*TASK DIRECTIONS*.
Transcribe the records word for word, beginning with the first line and ending with the line that contains "ysieren, den Erfolg"; include nothing else.
[Start of Attachment]
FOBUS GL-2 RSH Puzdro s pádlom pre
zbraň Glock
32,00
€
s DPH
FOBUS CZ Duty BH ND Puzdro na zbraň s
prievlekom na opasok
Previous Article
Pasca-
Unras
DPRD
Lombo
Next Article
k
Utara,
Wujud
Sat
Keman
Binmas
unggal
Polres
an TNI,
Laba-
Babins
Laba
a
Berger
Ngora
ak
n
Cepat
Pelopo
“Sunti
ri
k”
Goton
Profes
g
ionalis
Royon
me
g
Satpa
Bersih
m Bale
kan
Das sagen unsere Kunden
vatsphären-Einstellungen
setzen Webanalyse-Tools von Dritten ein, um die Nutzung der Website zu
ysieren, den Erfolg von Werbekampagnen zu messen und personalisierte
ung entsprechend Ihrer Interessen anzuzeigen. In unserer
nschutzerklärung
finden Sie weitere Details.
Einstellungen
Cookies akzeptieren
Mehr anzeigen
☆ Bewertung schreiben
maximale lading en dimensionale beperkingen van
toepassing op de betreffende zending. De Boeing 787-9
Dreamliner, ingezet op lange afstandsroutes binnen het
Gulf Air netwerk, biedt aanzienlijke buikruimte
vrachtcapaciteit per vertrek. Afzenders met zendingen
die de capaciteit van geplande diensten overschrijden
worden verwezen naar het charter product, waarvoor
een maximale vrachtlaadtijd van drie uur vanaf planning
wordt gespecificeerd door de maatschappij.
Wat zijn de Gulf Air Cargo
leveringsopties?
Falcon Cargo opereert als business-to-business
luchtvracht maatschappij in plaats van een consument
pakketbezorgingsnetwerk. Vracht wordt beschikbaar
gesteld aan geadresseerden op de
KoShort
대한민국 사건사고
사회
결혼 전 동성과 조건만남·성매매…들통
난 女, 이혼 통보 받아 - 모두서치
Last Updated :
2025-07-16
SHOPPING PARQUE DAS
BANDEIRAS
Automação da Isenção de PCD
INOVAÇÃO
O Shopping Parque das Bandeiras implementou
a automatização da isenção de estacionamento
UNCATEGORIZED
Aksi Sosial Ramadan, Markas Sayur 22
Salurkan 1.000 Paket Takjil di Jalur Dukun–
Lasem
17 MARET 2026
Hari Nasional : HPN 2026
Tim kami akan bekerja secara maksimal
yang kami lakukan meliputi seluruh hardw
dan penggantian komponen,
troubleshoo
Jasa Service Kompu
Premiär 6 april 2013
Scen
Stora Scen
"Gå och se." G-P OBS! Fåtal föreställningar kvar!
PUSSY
[End of Attachment]
*SOLUTION TO THE PROBLEM*.
FOBUS GL-2 RSH Puzdro s pádlom pre
zbraň Glock
32,00
€
s DPH
FOBUS CZ Duty BH ND Puzdro na zbraň s
prievlekom na opasok
Previous Article
Pasca-
Unras
DPRD
Lombo
Next Article
k
Utara,
Wujud
Sat
Keman
Binmas
unggal
Polres
an TNI,
Laba-
Babins
Laba
a
Berger
Ngora
ak
n
Cepat
Pelopo
“Sunti
ri
k”
Goton
Profes
g
ionalis
Royon
me
g
Satpa
Bersih
m Bale
kan
Das sagen unsere Kunden
vatsphären-Einstellungen
setzen Webanalyse-Tools von Dritten ein, um die Nutzung der Website zu
ysieren, den Erfolg von Werbekampagnen zu messen und personalisierte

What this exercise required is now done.